Starlink backtracks, complies with order blocking X in Brazil

FILE PHOTO

Elon Musk's satellite broadband firm, Starlink, said that it is complying with Brazil's top court order to block access to social media platform X in the country, a day after informing the country's regulator it would not obey the order.

Starlink had emerged as a fresh battleground between Musk and Brazil, as top court judge Alexandre de Moraes ordered the freeze of the company's accounts for possible use to pay fines owed by X, which is also owned by Musk.

"Regardless of the illegal treatment of Starlink in freezing of our assets, we are complying with the order to block access to X in Brazil," Starlink, which has more than 200,000 customers in the Latin American nation, said in a post on X.

On Monday, Brazil's telecom regulator Anatel said it had been informed by Starlink that the Musk-backed company would not obey Moraes' order for all internet providers to block domestic access to X.

An Anatel representative told Reuters, however, that Starlink had backtracked and informed the regulator on Tuesday it would conclude the blocking within hours.

Anatel verified Starlink has already started to cut access to X in Brazil.

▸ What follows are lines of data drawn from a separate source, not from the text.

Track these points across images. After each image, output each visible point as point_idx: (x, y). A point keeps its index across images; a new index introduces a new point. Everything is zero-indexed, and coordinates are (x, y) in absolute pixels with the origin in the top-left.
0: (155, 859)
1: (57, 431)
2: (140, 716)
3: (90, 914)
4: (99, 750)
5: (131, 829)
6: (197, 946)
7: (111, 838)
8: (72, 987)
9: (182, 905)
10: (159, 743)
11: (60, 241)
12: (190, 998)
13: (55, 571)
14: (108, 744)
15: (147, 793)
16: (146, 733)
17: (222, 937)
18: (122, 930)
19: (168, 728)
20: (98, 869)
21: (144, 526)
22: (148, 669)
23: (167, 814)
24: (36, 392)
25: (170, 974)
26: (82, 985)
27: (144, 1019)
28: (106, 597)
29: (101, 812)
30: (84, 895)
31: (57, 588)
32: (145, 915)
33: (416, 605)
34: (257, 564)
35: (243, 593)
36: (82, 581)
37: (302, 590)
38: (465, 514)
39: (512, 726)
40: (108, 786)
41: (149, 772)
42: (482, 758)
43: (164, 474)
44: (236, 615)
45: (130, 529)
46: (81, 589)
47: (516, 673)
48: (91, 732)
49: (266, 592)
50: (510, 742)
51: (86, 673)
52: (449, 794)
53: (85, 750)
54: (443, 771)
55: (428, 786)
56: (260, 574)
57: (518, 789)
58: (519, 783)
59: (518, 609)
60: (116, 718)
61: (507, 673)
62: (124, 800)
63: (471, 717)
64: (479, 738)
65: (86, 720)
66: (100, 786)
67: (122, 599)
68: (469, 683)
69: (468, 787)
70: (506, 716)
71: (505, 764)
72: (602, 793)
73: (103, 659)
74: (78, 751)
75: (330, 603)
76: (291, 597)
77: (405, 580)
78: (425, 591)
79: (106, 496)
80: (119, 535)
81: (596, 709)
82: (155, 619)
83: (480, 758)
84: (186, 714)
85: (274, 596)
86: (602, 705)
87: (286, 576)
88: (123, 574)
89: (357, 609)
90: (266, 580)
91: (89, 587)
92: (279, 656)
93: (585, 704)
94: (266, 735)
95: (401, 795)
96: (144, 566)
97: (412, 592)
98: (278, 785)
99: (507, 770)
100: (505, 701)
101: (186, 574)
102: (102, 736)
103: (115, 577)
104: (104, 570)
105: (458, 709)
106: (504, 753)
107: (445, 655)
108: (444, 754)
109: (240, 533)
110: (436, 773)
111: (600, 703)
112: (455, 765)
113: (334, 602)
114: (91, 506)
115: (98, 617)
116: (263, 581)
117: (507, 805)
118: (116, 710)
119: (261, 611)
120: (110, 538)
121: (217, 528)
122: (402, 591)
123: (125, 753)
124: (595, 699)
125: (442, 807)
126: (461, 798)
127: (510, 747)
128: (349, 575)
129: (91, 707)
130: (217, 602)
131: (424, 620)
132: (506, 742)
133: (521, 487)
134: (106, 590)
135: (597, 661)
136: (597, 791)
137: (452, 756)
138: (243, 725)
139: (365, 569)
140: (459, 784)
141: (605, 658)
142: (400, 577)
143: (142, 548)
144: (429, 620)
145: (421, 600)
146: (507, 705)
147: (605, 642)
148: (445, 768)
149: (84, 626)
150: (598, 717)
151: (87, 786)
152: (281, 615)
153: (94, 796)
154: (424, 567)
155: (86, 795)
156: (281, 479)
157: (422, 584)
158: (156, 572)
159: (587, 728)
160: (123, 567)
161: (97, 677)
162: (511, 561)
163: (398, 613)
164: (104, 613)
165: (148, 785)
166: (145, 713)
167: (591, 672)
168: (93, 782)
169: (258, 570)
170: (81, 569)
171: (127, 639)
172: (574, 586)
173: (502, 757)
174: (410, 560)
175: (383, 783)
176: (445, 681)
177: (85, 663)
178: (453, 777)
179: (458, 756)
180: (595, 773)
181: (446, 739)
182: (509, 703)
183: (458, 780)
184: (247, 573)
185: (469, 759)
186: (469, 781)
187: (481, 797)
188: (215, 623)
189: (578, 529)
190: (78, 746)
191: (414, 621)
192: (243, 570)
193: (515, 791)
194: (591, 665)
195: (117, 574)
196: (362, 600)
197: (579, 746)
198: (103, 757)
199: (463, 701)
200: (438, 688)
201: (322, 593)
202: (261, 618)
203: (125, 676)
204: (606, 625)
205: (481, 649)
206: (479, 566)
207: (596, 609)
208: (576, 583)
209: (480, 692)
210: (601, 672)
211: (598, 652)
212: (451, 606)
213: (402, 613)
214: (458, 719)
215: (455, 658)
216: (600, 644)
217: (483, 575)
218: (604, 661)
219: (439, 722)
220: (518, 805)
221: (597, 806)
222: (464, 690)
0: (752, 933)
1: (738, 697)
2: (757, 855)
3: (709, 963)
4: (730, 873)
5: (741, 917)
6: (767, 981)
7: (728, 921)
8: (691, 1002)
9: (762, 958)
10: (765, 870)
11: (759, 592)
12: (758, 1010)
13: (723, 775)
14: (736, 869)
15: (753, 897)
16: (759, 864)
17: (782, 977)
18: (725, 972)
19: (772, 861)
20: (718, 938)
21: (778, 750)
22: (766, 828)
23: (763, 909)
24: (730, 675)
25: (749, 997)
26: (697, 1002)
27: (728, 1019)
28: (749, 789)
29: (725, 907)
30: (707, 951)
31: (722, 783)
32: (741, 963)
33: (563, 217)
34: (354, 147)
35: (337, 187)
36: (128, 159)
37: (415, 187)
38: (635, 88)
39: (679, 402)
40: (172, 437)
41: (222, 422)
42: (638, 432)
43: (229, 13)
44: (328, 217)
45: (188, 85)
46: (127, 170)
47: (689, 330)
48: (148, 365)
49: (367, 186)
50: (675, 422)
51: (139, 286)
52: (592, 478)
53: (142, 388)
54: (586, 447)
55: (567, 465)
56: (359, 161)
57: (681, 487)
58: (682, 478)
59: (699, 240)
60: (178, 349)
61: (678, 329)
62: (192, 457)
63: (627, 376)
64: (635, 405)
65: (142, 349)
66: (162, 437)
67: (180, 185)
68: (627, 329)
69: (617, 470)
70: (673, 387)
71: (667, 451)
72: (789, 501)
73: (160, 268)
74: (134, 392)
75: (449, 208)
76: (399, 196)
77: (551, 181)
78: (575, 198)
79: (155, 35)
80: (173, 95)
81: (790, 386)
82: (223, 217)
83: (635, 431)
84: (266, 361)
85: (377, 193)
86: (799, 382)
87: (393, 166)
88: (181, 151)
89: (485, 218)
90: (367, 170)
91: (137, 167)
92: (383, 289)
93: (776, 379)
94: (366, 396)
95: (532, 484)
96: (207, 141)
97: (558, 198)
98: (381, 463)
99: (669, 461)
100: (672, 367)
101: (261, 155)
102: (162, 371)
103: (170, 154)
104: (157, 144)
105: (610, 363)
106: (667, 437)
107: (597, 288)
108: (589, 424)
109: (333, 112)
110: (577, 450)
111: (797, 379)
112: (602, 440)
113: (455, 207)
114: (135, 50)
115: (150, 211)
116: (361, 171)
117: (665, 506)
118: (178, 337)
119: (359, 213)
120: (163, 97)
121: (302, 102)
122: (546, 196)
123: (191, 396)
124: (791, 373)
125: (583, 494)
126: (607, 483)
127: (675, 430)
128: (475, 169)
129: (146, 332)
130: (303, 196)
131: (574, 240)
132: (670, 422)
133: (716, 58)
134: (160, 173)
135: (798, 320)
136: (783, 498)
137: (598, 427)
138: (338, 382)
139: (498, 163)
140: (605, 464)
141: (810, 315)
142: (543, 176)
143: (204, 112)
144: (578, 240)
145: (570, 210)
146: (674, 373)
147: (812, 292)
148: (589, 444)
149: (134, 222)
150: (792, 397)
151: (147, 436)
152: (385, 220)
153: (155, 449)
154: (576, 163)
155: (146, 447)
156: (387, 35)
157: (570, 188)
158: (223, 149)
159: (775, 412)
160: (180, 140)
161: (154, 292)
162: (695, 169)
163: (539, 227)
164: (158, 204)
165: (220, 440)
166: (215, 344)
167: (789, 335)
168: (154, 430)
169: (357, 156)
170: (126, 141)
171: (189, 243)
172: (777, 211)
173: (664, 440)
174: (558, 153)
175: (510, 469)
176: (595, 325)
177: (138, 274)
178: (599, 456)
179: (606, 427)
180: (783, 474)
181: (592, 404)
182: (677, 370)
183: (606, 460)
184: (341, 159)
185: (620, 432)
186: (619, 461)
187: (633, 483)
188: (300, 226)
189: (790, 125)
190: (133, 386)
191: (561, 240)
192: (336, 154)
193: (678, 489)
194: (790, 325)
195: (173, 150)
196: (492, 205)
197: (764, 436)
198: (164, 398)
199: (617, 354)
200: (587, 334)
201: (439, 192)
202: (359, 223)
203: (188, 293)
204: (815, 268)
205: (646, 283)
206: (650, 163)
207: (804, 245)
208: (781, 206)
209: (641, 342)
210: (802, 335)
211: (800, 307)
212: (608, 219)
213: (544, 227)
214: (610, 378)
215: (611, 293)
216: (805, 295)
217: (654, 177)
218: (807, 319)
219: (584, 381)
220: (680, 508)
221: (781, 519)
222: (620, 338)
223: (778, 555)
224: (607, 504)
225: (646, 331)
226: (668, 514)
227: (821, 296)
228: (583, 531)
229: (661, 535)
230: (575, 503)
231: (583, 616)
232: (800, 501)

X has been blocked in Brazil since last week after Moraes ordered all telecom providers in the country to shut down the social media platform for lacking a legal representative in the country, a decision later upheld by a panel of Supreme Court justices.

In its post, Starlink said it had initiated legal proceedings in the Brazilian Supreme Court explaining the "gross illegality" of Moraes' order, that froze Starlink's finances and prevents it from conducting financial transactions in Brazil.

It added that it continues to pursue all legal avenues, as are others who agree that the judge's "recent orders violate the Brazilian constitution."

Starlink lost the deadline to present a new appeal against the decision to freeze its accounts, a court document showed on Tuesday, and it was not immediately clear what legal instrument the firm would use to request the overturn of the freezing.

The dispute over X has its roots in a Moraes order from earlier this year that required the platform to block accounts implicated in probes of alleged spreading of distorted news and hate messages.

Musk denounced the order as censorship. He responded by closing the company's offices in Brazil in mid-August, but the platform continued to be available in the country until Moraes shut it down.

Some Brazilians can still access the service by VPN and other ways.